If the 49ers’ record holds at its three-cycle success rate of about 73%, two of the three open seats will go to candidates the team prefers. That is enough to maintain — and possibly strengthen — the current 5-to-2 majority. A 6-to-1 Council would have no consistent dissenting voice at all. Every decision affecting the team — the stadium, the lease, the operating disputes, the development around the stadium, the city services the team uses — would be decided by a body in which no Council member is structurally positioned to ask hard questions.

The form of democracy will continue. Names will be on the ballot. Votes will be counted. Results will be certified.

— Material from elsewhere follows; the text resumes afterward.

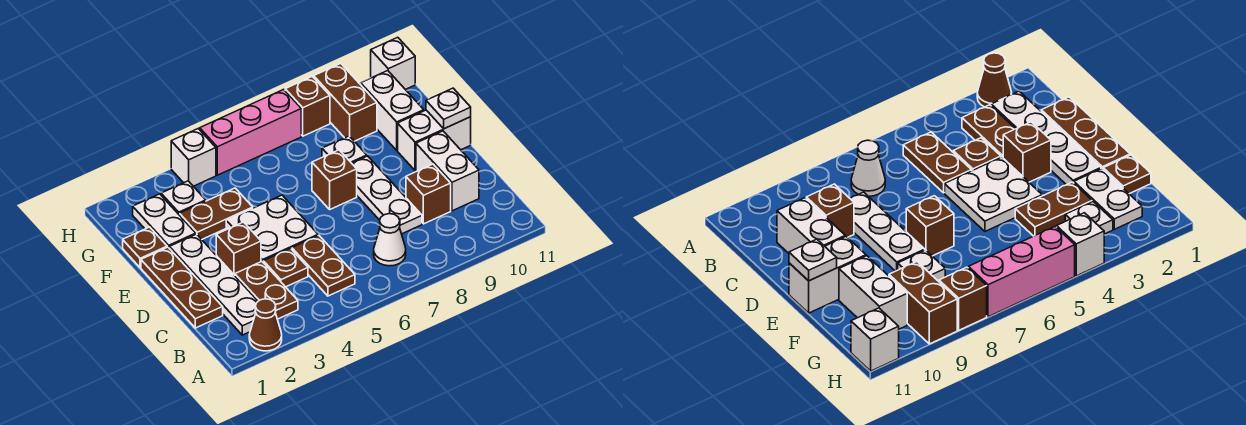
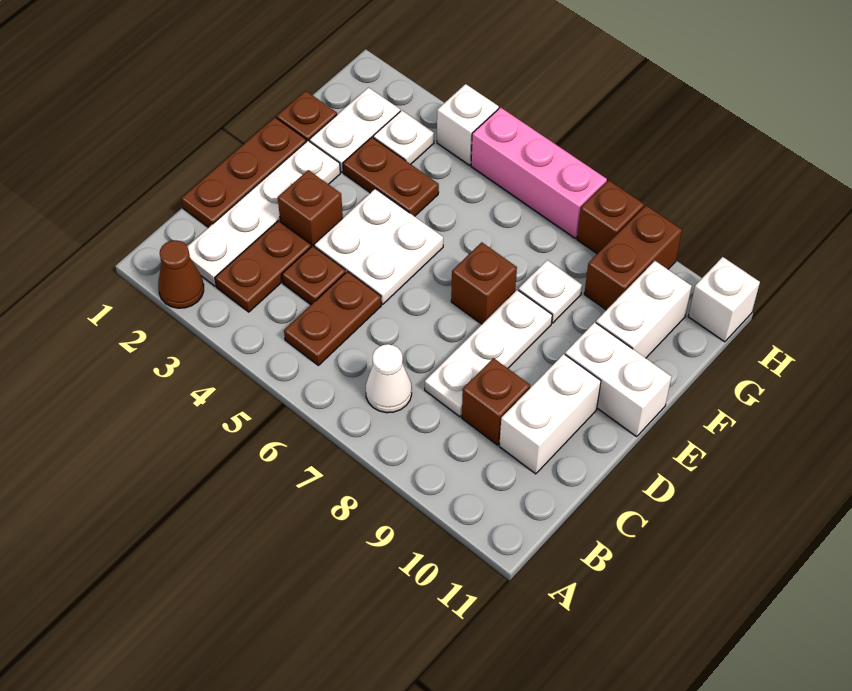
white 1x1 plate [426,88,471,129] -> none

But the substance of self-governance — voters making informed choices among candidates whose ideas they have had a fair chance to hear — has been replaced by a different process: a process in which the candidate the outside spending prefers is the candidate most voters will have heard from. The voter’s role has been narrowed to ratifying a verdict that was largely shaped before the voter ever opened a mailer.

What residents can do

Three things are open to Santa Clara residents now, and only now:

Speak up at the Charter Review meetings. The City Council is currently writing changes to the City Charter, the city’s foundational legal document. Many of the protections that would actually constrain the kind of spending described in this article — stronger disclosure requirements, contribution limits, conflict-of-interest rules for Council members who also serve on the Stadium Authority Board, and clearer definitions of when independent expenditure spending counts as coordination with a campaign — could be added to the Charter now. Once the Charter Review’s scope is closed, those protections cannot be added again for another ten years. The Charter Review is the single most important opportunity Santa Clara residents have to change the structure that has produced the current Council.

Insist that the Independent Ethics Commission be real. The Council is also designing a new Independent Ethics Commission. A commission without an independent budget, without the power to compel testimony, without authority over the Stadium Authority, and without protection from being dissolved by future Councils is not really independent — it is a body the Council can ignore or shut down at will. Public Trust Now will continue to track the design of the proposed commission and report whether what is being delivered matches what would actually work.

Pay attention to who is running in 2026 — and recognize the spending pattern when it appears. The 49ers’ political spending operation has now been running for fifteen years. Its patterns are known. Residents who recognize the pattern early, name it publicly, and support candidates who have a real chance of running against it have the best chance of changing the outcome.


The chart at the top of this article shows what $1.1 million bought against $29,600 in a single Santa Clara City Council race. It is not an abstract example. It is what already happened in 2022, what happened on similar scales to candidates in 2020 and 2024, and what is poised to happen again in 2026 unless something changes.

Santa Clara’s own Code of Ethics and Values states the standard clearly: “The proper operation of democratic government requires that decision-makers be independent, impartial, and accountable to the people they serve.” That standard cannot be met when most decision-makers were elected with hundreds of thousands or millions of dollars in outside spending against their opponents — spending whose only legal protection is the technical absence of formal coordination with the candidates it was designed to elect.

The structure can be changed. The Charter Review is the moment.